Spark Direct File Reads

In addition to supporting direct file reads through workspace and scratch paths, Immuta allows direct file reads in Spark for file paths. As a result, users who prefer to interact with their data using file paths or who have existing workflows revolving around file paths can continue to use these workflows without rewriting those queries for Immuta.

When reading from a path in Spark, the Immuta Databricks plugin queries the Immuta Web Service to find Databricks data sources for the current user that are backed by data from the specified path. If found, the query plan maps to the Immuta data source and follows existing code paths for policy enforcement.

Read Data

Users can read data from individual parquet files in a sub-directory and partitioned data from a sub-directory (or by using a where predicate). Use the tabs below to view examples of reading data using these methods.

Read Data from an Individual Parquet FileRead Partitioned Data from a Sub-Directory

Read Data from an Individual Parquet File

To read from an individual file, load a partition file from a sub-directory:

spark.read.format("parquet").load("s3:/my_bucket/path/to/my_parquet_table/partition_column=01/my_file.parquet")

Read Partitioned Data from a Sub-Directory

To read partitioned data from a sub-directory, load a parquet partition from a sub-directory:

spark.read.format("parquet").load("s3:/my_bucket/path/to/my_parquet_table/partition_column=01")

Alternatively, load a parquet partition using a where predicate:

spark.read.format("parquet").load("s3:/my_bucket/path/to/my_parquet_table").where("partition_column=01")

Limitations

Direct file reads for Immuta data sources only apply to table-backed Immuta data sources, not data sources created from views or queries.
If more than one data source has been created for a path, Immuta will use the first valid data source it finds.
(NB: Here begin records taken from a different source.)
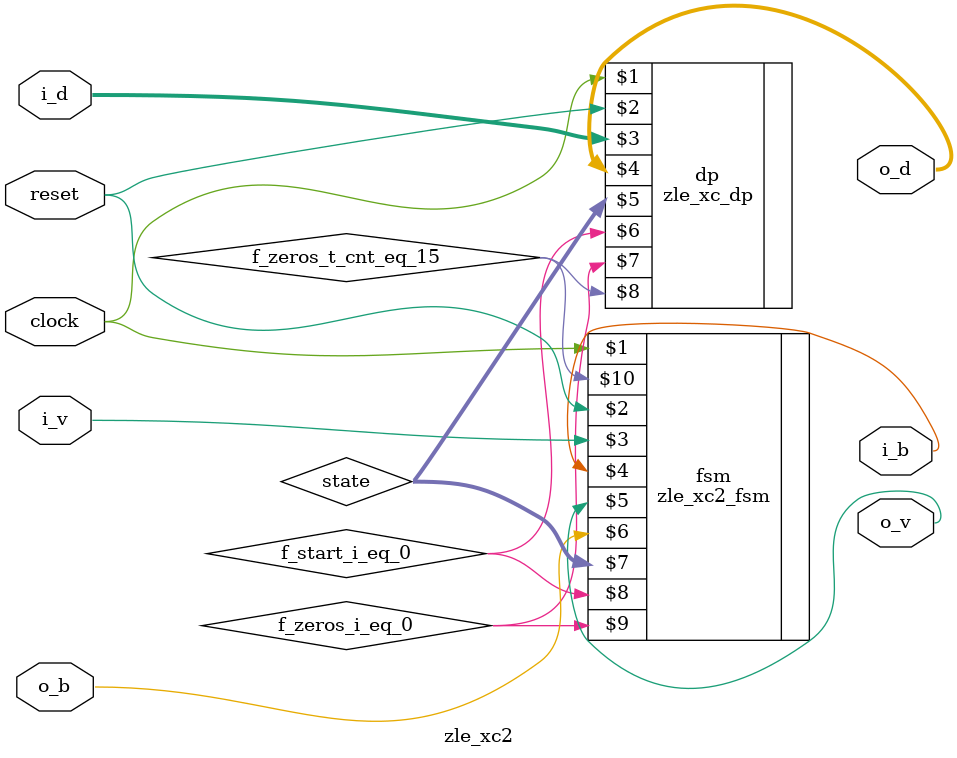
<source format=v>

`include "zle_xc2_fsm.v"
`include "zle_xc_dp.v"

module zle_xc2 (clock, reset,  i_d, i_v, i_b,  o_d, o_v, o_b);
   
   input  clock, reset;
   input  [2:0] i_d;	input  i_v;	output i_b;	// - input  stream i
   output [3:0] o_d;	output o_v;	input  o_b;	// - output stream o

   wire [3:0] 	state;				// - state to datapath
   wire 	f_start_i_eq_0,
		f_zeros_i_eq_0,
		f_zeros_t_cnt_eq_15;		// - flags from datapath
   
   zle_xc2_fsm fsm (clock, reset,  i_v, i_b,  o_v, o_b,  state,
		    f_start_i_eq_0, f_zeros_i_eq_0, f_zeros_t_cnt_eq_15);
   
   zle_xc_dp   dp  (clock, reset, i_d, o_d, state,
		    f_start_i_eq_0, f_zeros_i_eq_0, f_zeros_t_cnt_eq_15);

endmodule // zle_xc2

</source>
It is therefore not recommended to use this integration when more than one data source has been created for a path.
In Databricks, multiple input paths are supported as long as they belong to the same data source.
CSV-backed tables are not currently supported.

Loading a delta partition from a sub-directory is not recommended by Spark and is not supported in Immuta. Instead, use a where predicate:

# Not recommended by Spark and not supported in Immuta
spark.read.format("delta").load("s3:/my_bucket/path/to/my_delta_table/partition_column=01")

# Recommended by Spark and supported in Immuta.
spark.read.format("delta").load("s3:/my_bucket/path/to/my_delta_table").where("partition_column=01")